To make the ABCD network graph more visually meaningful, change the color of the male students to blue and the female students to a custom color. To set Ben’s color, type Blue into the Color column on Ben’s row. You can type in any color from the 140 Cascading Style Sheet color names (a Google search will list them for you). Alternatively, you can choose a color from the color picker available in the NodeXL menu ribbon under the Visual Properties section (see highlighted menu button in Figure 5.8). If you choose Define Custom Colors and pick your own color, the spreadsheet will show the color’s 3-digit red-green-blue (rgb) number such as 230, 101, 6 in the spreadsheet cell (see Figure 5.8). Choose Refresh Graph to see the changes.

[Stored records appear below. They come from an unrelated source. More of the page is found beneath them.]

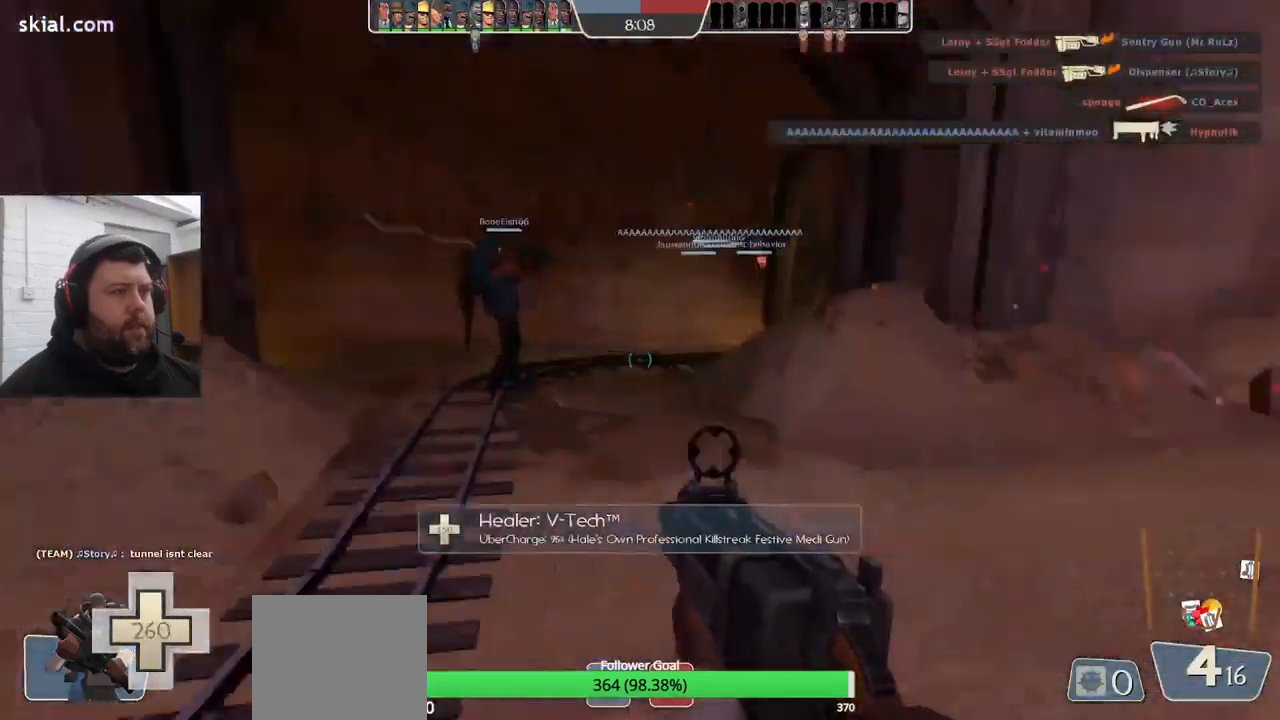
{"buttons": [], "left_stick": "up-right", "right_stick": "left", "events": [[50, "right_stick", "center"], [384, "right_stick", "left"], [484, "left_stick", "up-right"]]}
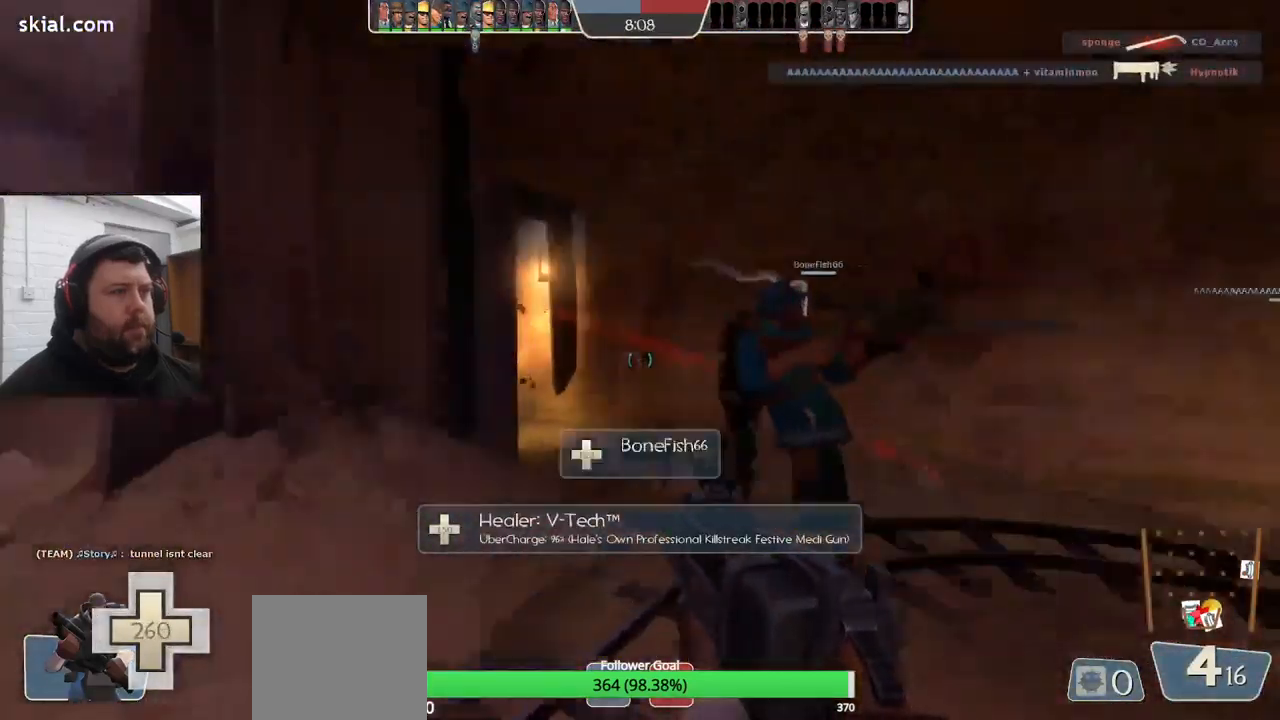
{"buttons": ["R2"], "left_stick": "down-right", "right_stick": "center", "events": [[50, "right_stick", "center"], [184, "right_stick", "left"], [484, "R2", "down"], [484, "left_stick", "down-right"], [484, "right_stick", "center"]]}
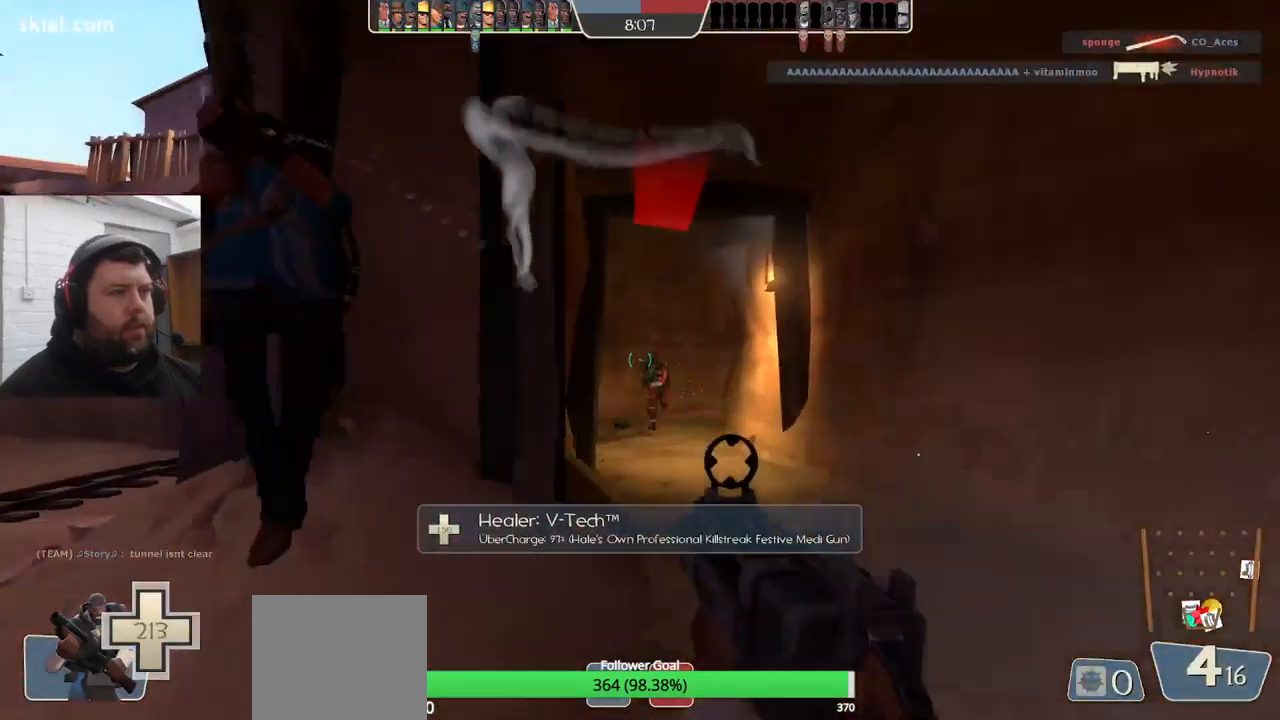
{"buttons": ["R2"], "left_stick": "down", "right_stick": "center", "events": [[250, "left_stick", "down"]]}
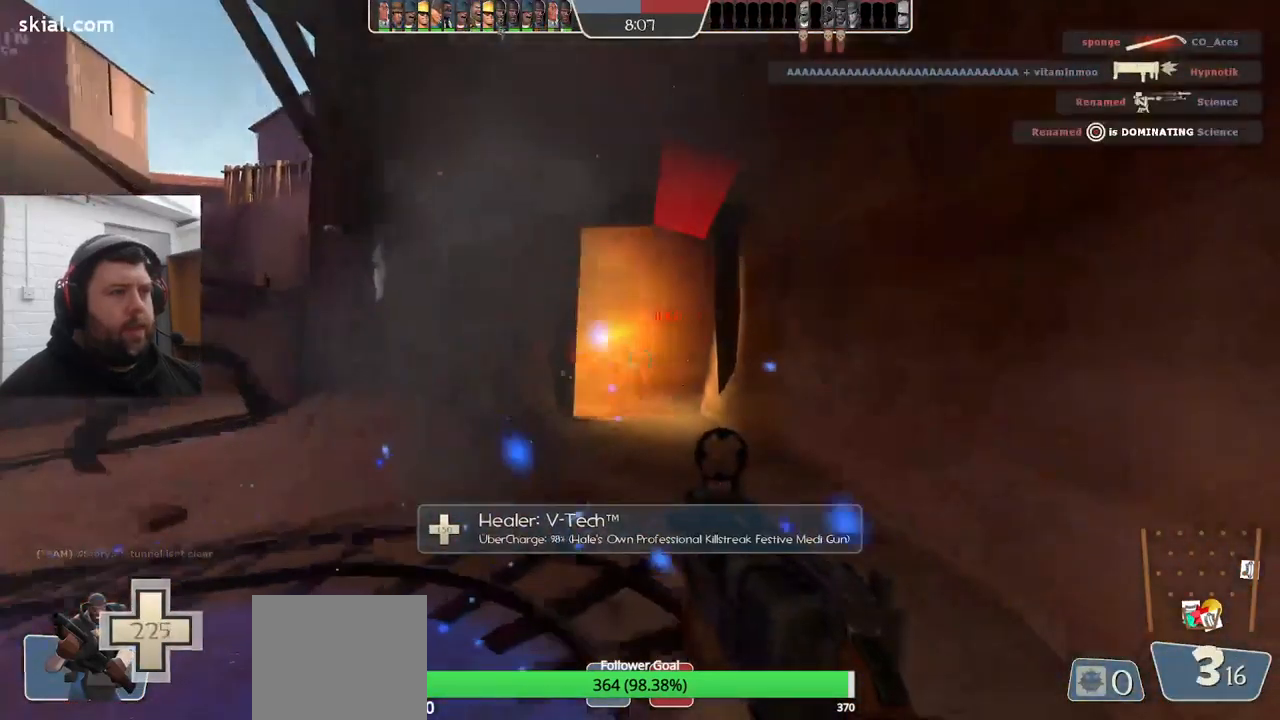
{"buttons": ["R2"], "left_stick": "up", "right_stick": "center", "events": [[167, "left_stick", "down-right"], [350, "left_stick", "up-right"], [417, "left_stick", "up"]]}
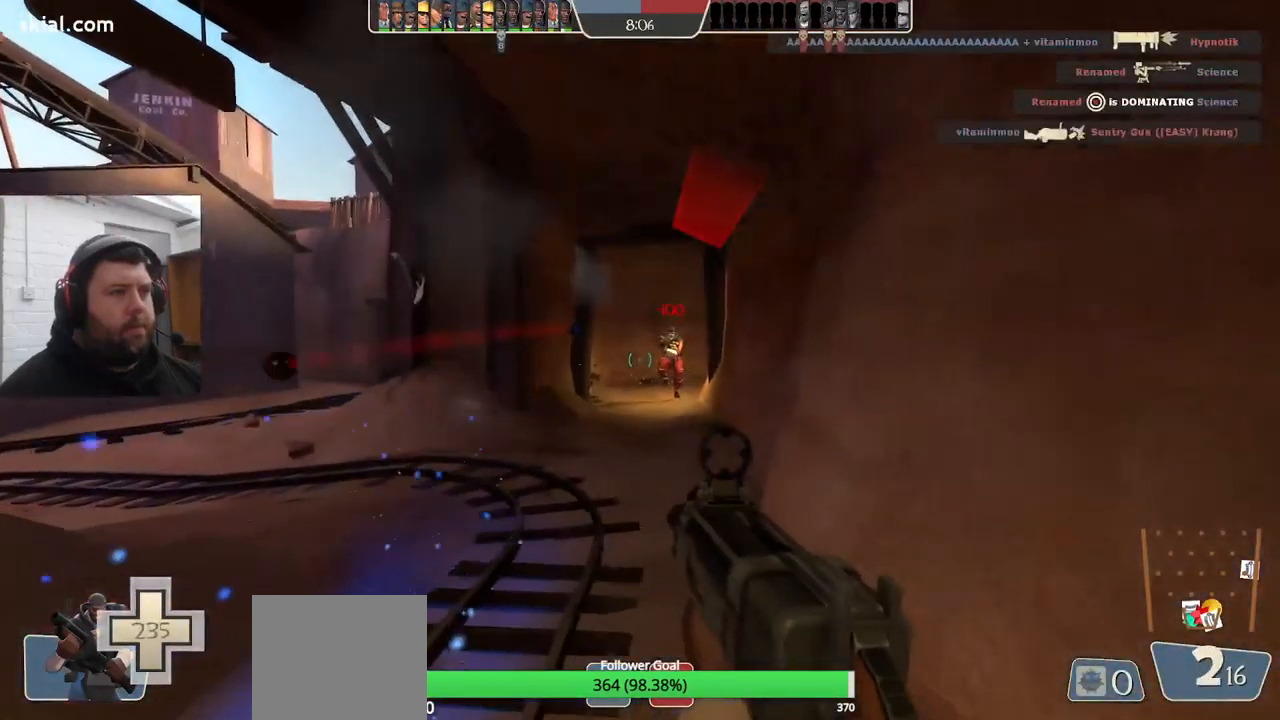
{"buttons": ["R2"], "left_stick": "down", "right_stick": "center", "events": [[50, "left_stick", "up-left"], [167, "left_stick", "down-left"], [217, "left_stick", "down"]]}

Rather than manually entering colors, you could write an = IF() formula that sets the color in the Color column based on data in the Gender column. This is much faster than manually entering the data, particularly as datasets grow beyond a few dozen edges. Enter the following formula = IF([Gender] = "Male," "Blue," "230, 101, 6") and copy it to each of the cells in the Color column. Click Refresh Graph to see the changes take effect.
An alternative method to set the vertex color is the Autofill Columns feature (see Advanced topic: Using autofill columns). The Vertex Color Options dialog lets you choose between two types of data: Categories or Numbers. Categorical data has distinct categories, such as the Gender column that includes the categories of Male and Female. If you choose this option you cannot choose the specific colors that are chosen by NodeXL for each category, so using a formula does give you more control than this approach. Alternatively, numerical data can be used. If chosen, the raw numerical data (e.g., the Years_at_ABCD column) maps to a variety of colors that blend two colors selected by the user in the Vertex Color Options dialog.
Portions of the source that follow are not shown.